[Task goal] The answer must be the complete listing, copied exactly.

___

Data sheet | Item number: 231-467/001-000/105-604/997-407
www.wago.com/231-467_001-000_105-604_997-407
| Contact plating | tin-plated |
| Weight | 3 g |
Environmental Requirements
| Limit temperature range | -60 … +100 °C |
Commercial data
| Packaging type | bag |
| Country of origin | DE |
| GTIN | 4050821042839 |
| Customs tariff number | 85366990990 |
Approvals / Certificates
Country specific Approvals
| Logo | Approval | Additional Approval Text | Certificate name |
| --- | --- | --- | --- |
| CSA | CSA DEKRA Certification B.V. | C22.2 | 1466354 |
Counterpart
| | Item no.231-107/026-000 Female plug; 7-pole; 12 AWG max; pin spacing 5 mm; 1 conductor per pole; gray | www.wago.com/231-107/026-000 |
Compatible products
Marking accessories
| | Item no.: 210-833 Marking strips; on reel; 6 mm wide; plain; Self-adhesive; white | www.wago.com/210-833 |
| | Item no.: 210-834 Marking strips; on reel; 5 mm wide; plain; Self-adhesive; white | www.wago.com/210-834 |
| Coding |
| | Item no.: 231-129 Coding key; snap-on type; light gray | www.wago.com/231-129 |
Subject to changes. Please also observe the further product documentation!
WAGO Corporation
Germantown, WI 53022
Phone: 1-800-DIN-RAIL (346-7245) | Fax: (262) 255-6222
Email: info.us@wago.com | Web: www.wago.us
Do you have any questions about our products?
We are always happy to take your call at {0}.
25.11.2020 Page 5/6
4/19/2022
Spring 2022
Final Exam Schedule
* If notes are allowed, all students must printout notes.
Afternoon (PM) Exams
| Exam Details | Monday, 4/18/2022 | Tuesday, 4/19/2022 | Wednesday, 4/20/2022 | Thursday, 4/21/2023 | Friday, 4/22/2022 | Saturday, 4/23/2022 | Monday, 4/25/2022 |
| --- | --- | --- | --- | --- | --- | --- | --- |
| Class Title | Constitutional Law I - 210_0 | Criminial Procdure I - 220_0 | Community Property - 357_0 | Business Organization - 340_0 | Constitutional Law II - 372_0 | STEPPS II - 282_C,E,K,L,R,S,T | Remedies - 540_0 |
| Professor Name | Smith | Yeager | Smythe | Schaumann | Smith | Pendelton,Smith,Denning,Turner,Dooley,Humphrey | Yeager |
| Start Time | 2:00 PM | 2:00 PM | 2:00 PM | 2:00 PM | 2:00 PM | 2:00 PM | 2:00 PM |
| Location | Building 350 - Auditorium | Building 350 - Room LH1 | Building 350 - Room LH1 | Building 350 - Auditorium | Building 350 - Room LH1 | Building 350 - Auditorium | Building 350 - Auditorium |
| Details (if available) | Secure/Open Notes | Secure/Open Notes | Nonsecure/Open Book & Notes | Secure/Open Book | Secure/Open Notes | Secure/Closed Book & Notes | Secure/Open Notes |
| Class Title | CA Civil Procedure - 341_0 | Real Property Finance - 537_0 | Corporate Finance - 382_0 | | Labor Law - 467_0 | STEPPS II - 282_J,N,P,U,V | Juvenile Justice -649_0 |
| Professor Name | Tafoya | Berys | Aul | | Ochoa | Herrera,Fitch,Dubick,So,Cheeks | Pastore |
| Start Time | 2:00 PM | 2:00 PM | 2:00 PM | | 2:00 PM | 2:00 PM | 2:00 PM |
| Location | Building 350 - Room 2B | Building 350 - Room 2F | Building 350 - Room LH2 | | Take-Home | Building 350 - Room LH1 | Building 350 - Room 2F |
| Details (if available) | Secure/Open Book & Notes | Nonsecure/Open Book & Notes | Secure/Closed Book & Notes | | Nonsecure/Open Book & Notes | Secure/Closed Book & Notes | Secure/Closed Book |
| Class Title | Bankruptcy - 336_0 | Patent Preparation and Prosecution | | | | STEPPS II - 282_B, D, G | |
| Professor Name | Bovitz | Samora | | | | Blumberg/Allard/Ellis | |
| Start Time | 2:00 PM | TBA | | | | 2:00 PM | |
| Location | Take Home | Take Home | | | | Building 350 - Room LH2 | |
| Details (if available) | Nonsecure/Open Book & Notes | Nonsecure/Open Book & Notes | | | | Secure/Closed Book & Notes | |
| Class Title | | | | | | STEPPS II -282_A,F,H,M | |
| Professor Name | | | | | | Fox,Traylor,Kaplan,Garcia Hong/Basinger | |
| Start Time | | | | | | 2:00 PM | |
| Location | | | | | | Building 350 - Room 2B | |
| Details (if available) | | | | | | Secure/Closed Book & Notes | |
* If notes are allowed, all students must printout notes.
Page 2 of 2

___

[Answer area]
Data sheet | Item number: 231-467/001-000/105-604/997-407
www.wago.com/231-467_001-000_105-604_997-407
| Contact plating | tin-plated |
| Weight | 3 g |
Environmental Requirements
| Limit temperature range | -60 … +100 °C |
Commercial data
| Packaging type | bag |
| Country of origin | DE |
| GTIN | 4050821042839 |
| Customs tariff number | 85366990990 |
Approvals / Certificates
Country specific Approvals
| Logo | Approval | Additional Approval Text | Certificate name |
| --- | --- | --- | --- |
| CSA | CSA DEKRA Certification B.V. | C22.2 | 1466354 |
Counterpart
| | Item no.231-107/026-000 Female plug; 7-pole; 12 AWG max; pin spacing 5 mm; 1 conductor per pole; gray | www.wago.com/231-107/026-000 |
Compatible products
Marking accessories
| | Item no.: 210-833 Marking strips; on reel; 6 mm wide; plain; Self-adhesive; white | www.wago.com/210-833 |
| | Item no.: 210-834 Marking strips; on reel; 5 mm wide; plain; Self-adhesive; white | www.wago.com/210-834 |
| Coding |
| | Item no.: 231-129 Coding key; snap-on type; light gray | www.wago.com/231-129 |
Subject to changes. Please also observe the further product documentation!
WAGO Corporation
Germantown, WI 53022
Phone: 1-800-DIN-RAIL (346-7245) | Fax: (262) 255-6222
Email: info.us@wago.com | Web: www.wago.us
Do you have any questions about our products?
We are always happy to take your call at {0}.
25.11.2020 Page 5/6
4/19/2022
Spring 2022
Final Exam Schedule
* If notes are allowed, all students must printout notes.
Afternoon (PM) Exams
| Exam Details | Monday, 4/18/2022 | Tuesday, 4/19/2022 | Wednesday, 4/20/2022 | Thursday, 4/21/2023 | Friday, 4/22/2022 | Saturday, 4/23/2022 | Monday, 4/25/2022 |
| --- | --- | --- | --- | --- | --- | --- | --- |
| Class Title | Constitutional Law I - 210_0 | Criminial Procdure I - 220_0 | Community Property - 357_0 | Business Organization - 340_0 | Constitutional Law II - 372_0 | STEPPS II - 282_C,E,K,L,R,S,T | Remedies - 540_0 |
| Professor Name | Smith | Yeager | Smythe | Schaumann | Smith | Pendelton,Smith,Denning,Turner,Dooley,Humphrey | Yeager |
| Start Time | 2:00 PM | 2:00 PM | 2:00 PM | 2:00 PM | 2:00 PM | 2:00 PM | 2:00 PM |
| Location | Building 350 - Auditorium | Building 350 - Room LH1 | Building 350 - Room LH1 | Building 350 - Auditorium | Building 350 - Room LH1 | Building 350 - Auditorium | Building 350 - Auditorium |
| Details (if available) | Secure/Open Notes | Secure/Open Notes | Nonsecure/Open Book & Notes | Secure/Open Book | Secure/Open Notes | Secure/Closed Book & Notes | Secure/Open Notes |
| Class Title | CA Civil Procedure - 341_0 | Real Property Finance - 537_0 | Corporate Finance - 382_0 | | Labor Law - 467_0 | STEPPS II - 282_J,N,P,U,V | Juvenile Justice -649_0 |
| Professor Name | Tafoya | Berys | Aul | | Ochoa | Herrera,Fitch,Dubick,So,Cheeks | Pastore |
| Start Time | 2:00 PM | 2:00 PM | 2:00 PM | | 2:00 PM | 2:00 PM | 2:00 PM |
| Location | Building 350 - Room 2B | Building 350 - Room 2F | Building 350 - Room LH2 | | Take-Home | Building 350 - Room LH1 | Building 350 - Room 2F |
| Details (if available) | Secure/Open Book & Notes | Nonsecure/Open Book & Notes | Secure/Closed Book & Notes | | Nonsecure/Open Book & Notes | Secure/Closed Book & Notes | Secure/Closed Book |
| Class Title | Bankruptcy - 336_0 | Patent Preparation and Prosecution | | | | STEPPS II - 282_B, D, G | |
| Professor Name | Bovitz | Samora | | | | Blumberg/Allard/Ellis | |
| Start Time | 2:00 PM | TBA | | | | 2:00 PM | |
| Location | Take Home | Take Home | | | | Building 350 - Room LH2 | |
| Details (if available) | Nonsecure/Open Book & Notes | Nonsecure/Open Book & Notes | | | | Secure/Closed Book & Notes | |
| Class Title | | | | | | STEPPS II -282_A,F,H,M | |
| Professor Name | | | | | | Fox,Traylor,Kaplan,Garcia Hong/Basinger | |
| Start Time | | | | | | 2:00 PM | |
| Location | | | | | | Building 350 - Room 2B | |
| Details (if available) | | | | | | Secure/Closed Book & Notes | |
* If notes are allowed, all students must printout notes.
Page 2 of 2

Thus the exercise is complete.